Das hastig zusammengestoppelte Wahlgesetz sei „voller Löcher“ und weder logistisch noch rechtlich umsetzbar, warnt der Warschauer Politologe Jaroslaw Flis. „Wer immer diese Wahl verliert, wird hinterher behaupten, dass Betrug im Spiel war.“ Ähnlich sieht das sein Kollege Antoni Dudek. „Wir werden einen gigantischen Konflikt um die Frage bekommen, ob das überhaupt ein legaler Präsident ist.“

Boykott der Opposition

Doch noch ist die Briefwahl nicht beschlossen. Zweifel an dem Vorhaben gibt es auch im Regierungslager. Vize-Ministerpräsident Jaroslaw Gowin trat kürzlich aus Protest zurück. Er plädierte dafür, den Wahltermin um zwei Jahre zu verschieben und Andrzej Dudas Amtszeit zu verlängern. 
Geht das Briefwahl-Gesetz durch, so erlaubt es der Parlamentspräsidentin, den Wahltermin auf den 17. oder den 23. Mai zu verlegen. Dieses Schlupfloch hat sich die PiS gelassen, sollte es organisatorisch zu knapp werden für den 10. Mai.

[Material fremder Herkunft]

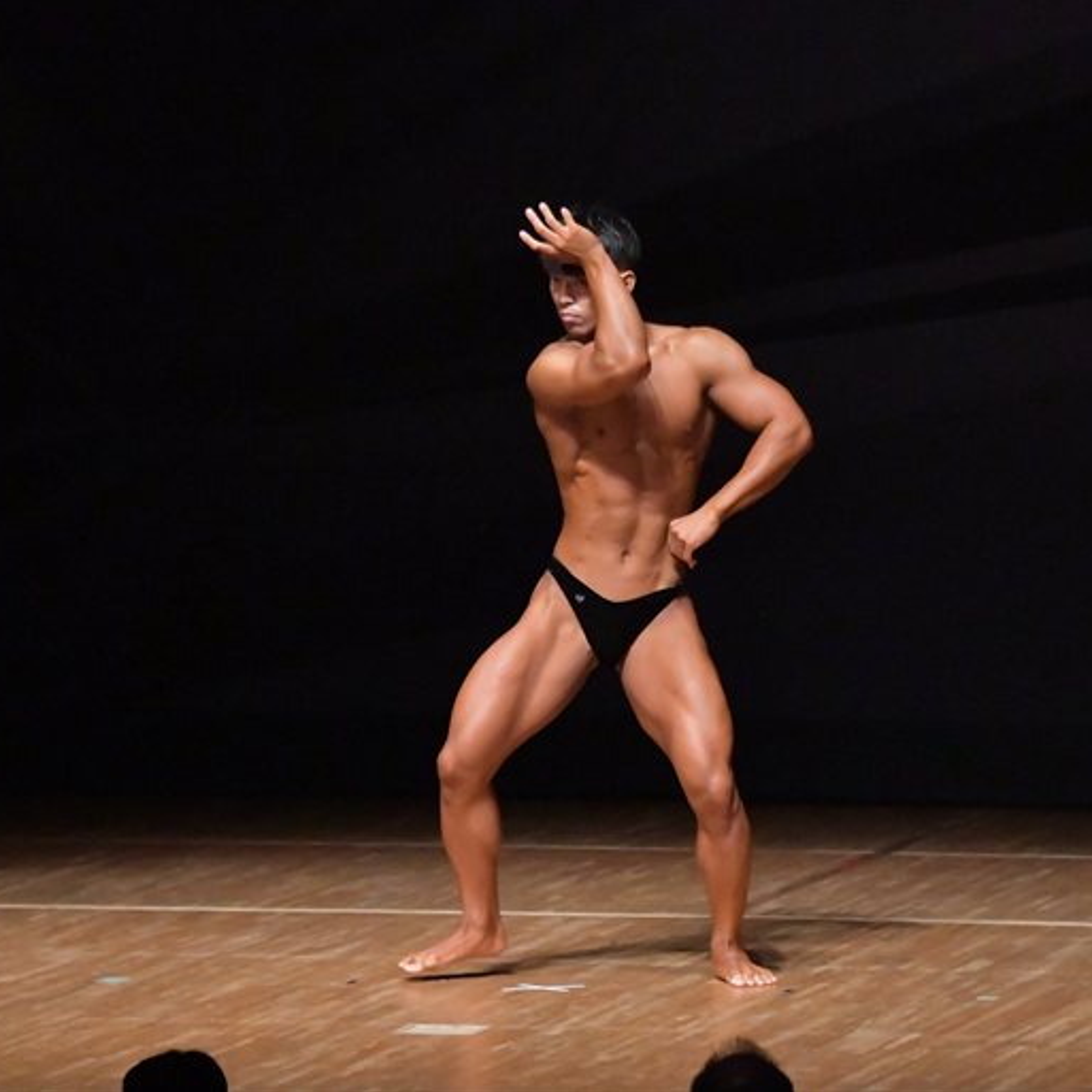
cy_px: 545
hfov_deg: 6.1
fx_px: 10315
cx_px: 491
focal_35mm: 289
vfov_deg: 6.1
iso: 12800
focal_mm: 150
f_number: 5.6
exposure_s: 1/400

Ex-Präsidenten protestieren

Die Präsidentschaftskandidatin des größten Oppositionsbündnisses Bürgerkoalition (KO), Malgorzata Kidawa-Blonska, hat bereits angekündigt, dass sie bei einer reinen Briefwahl nicht antreten wird. Und mehrere ehemalige polnische Staats- und Regierungschefs haben die Bürger in einem offenen Brief aufgefordert, die Wahl zu boykottieren. „Wir werden (...) nicht teilnehmen. Und wir hoffen, dass sich alle Kandidaten und Wähler ähnlich verhalten werden, wenn sie unsere Sorge um eine demokratische Zukunft Polens teilen“, heißt es in dem Brief, den die Ex-Präsidenten Lech Walesa, Aleksander Kwasniewski und Bronislaw Komorowski gemeinsam mit sechs ehemaligen Ministerpräsidenten unterzeichnet haben.
Derzeit liegen die Umfragewerte von Amtsinhaber Andrzej Duda bei 52 bis 59 Prozent.

"Vollkommen absurd"

Der Streit um die Wahl empört sogar die Kommentatoren der konservativen Zeitung „Rzeczpospolita“: „Es ist vollkommen absurd, dass wir eine Woche vor dem theoretischen Termin der Präsidentenwahl immer noch nicht wissen, ob und zu welchen Bedingungen sie stattfinden wird.